La ciudad capital en sí es un caso aparte. Ese casco antiguo construido sobre las hoces del Júcar y del Huécar —con los cortados calizos como cimentación natural de edificios que parecen desafiar la gravedad con más aplomo que voluntad— es una acumulación de siglos de construcción que el Catastro intenta ordenar con más o menos éxito. Las Casas Colgadas propiamente dichas —hoy museo de arte abstracto— tienen una referencia catastral como cualquier otra construcción, aunque sus particularidades estructurales son tan singulares que resulta difícil imaginar al técnico del Catastro midiendo esos voladizos con una cinta métrica convencional.

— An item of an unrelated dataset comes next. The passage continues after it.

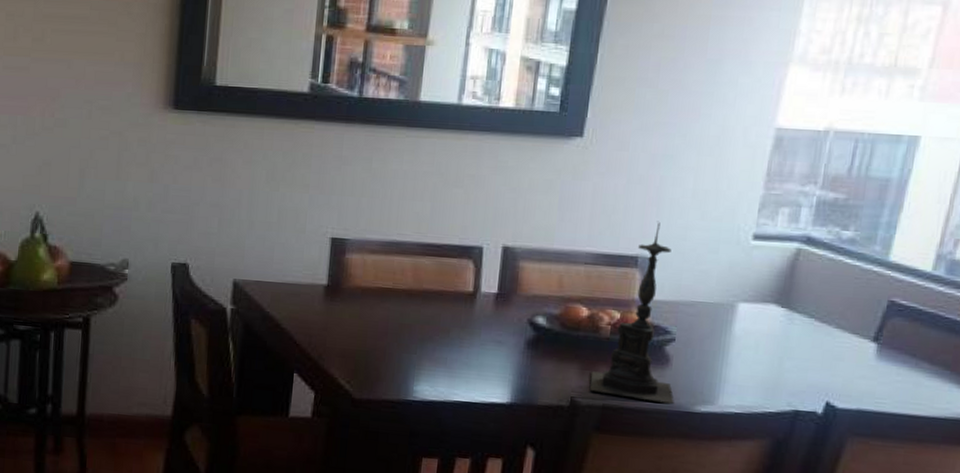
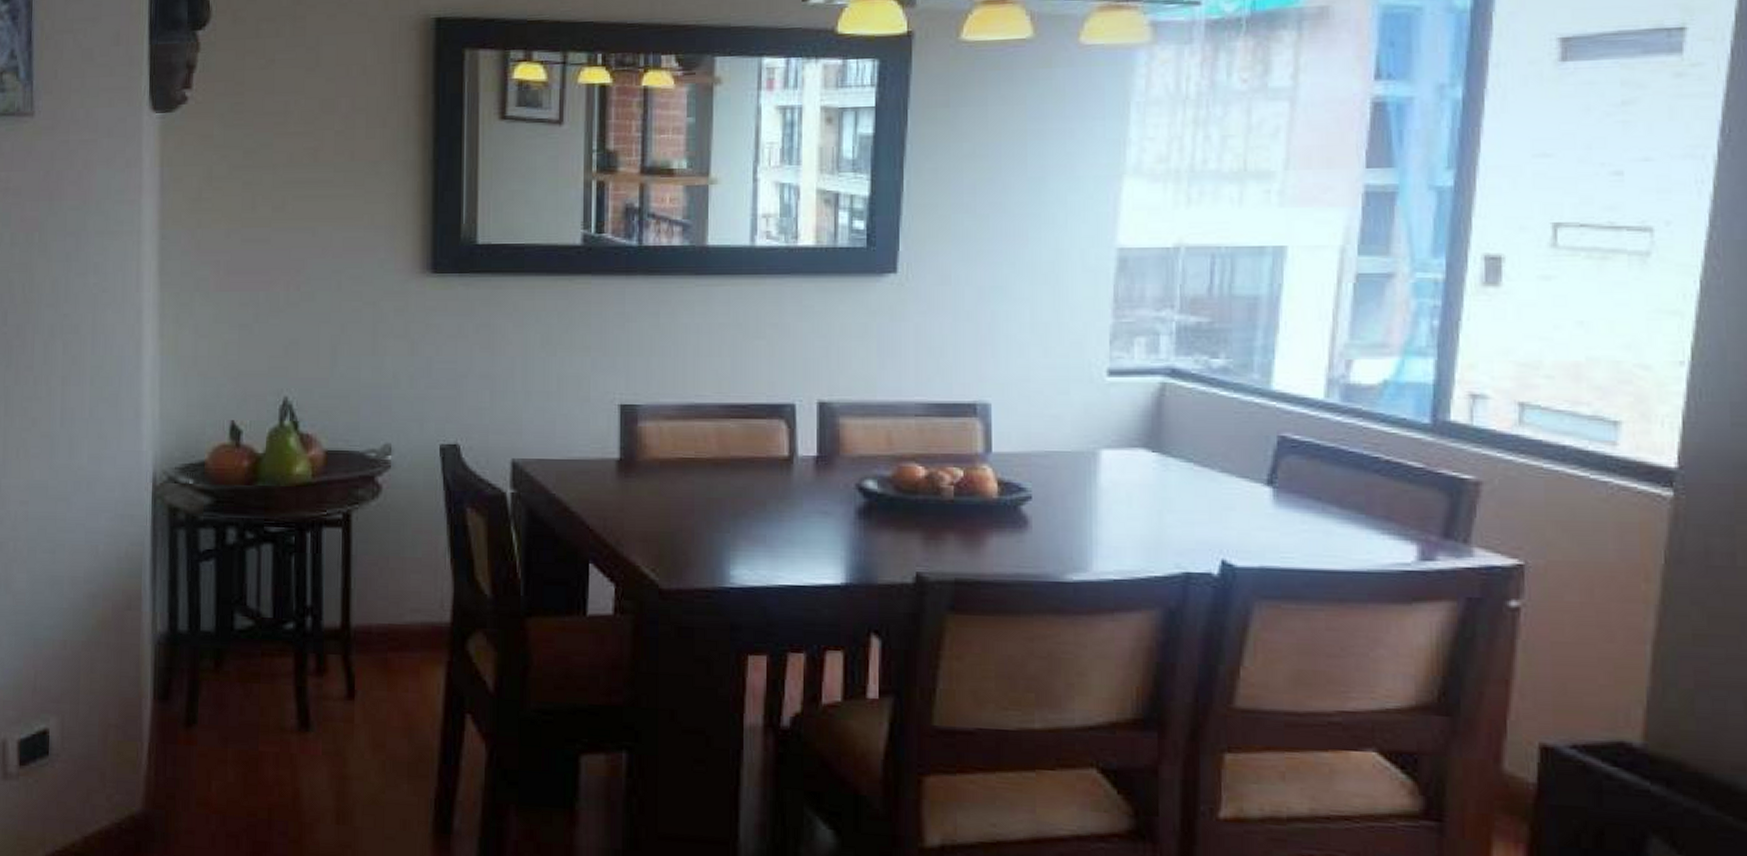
candle holder: present [589,221,674,405] -> none [936,361,1040,575]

La Serranía de Cuenca —hacia el nacimiento del Júcar, hacia la Ciudad Encantada, hacia Beteta y el Vado de los Límites— tiene masías y caseríos de piedra que llevan abandonados desde los años 60, cuando la emigración vaciñó estos pueblos de una manera que tardará generaciones en revertirse. Sus referencias catastrales siguen activas. Siguen teniendo propietarios en algún lugar —los descendientes de quienes se fueron a Barcelona o a Madrid hace sesenta años— aunque muchos de ellos no recuerdan exactamente qué tienen ni dónde está.
La Alcarria conquense —zona de transición hacia Guadalajara— tiene algo que la distingue: la miel. La Miel de la Alcarria tiene Denominación de Origen Protegida, y los colmenares que producen esa miel son instalaciones que en el Catastro figuran como construcciones auxiliares agrícolas. No es el tipo de inmueble que uno imagina primero al pensar en el registro catastral, pero ahí están.
En el extremo sur de la provincia, donde la Manchuela y la Manchuela Baja conectan con Castilla-La Mancha más profundamente, el viñedo domina el paisaje. Motilla del Palancar, San Clemente, Iniesta —frontera con Albacete— tienen un Catastro más dinámico, con más transacciones recientes y con un parque inmobiliario más activo que el de la sierra.
El nacimiento del Tajo y del Júcar se produce prácticamente en el mismo punto geográfico, en la Serranía, lo cual es un hecho geográfico que siempre sorprende. Ambos ríos salen de Cuenca en direcciones casi opuestas y acaban en mares diferentes. El Catastro registra las construcciones a lo largo de sus riberas sin saber nada de esa ironía geográfica.
Son 238 municipios. La referencia catastral de cualquier inmueble conquense —casa colgante, masía en la Serranía, colmenar en la Alcarria, bodega en la Manchuela o piso en la capital— está localizable aquí seleccionando el municipio en este visor.
Fuente: Dirección General del Catastro. Datos de libre acceso sin información personal de titulares.
Para concluir esta radiografía catastral, las matemáticas provinciales revelan un parque compuesto por 238.793 unidades independientes, promediando 218 m² de construcción en su conjunto. Paralelamente, el territorio asume una población neta de 198.216 residentes. Mediante estas cifras objetivas, entendemos mucho mejor la envergadura real del mercado de vivienda y suelo en este perímetro.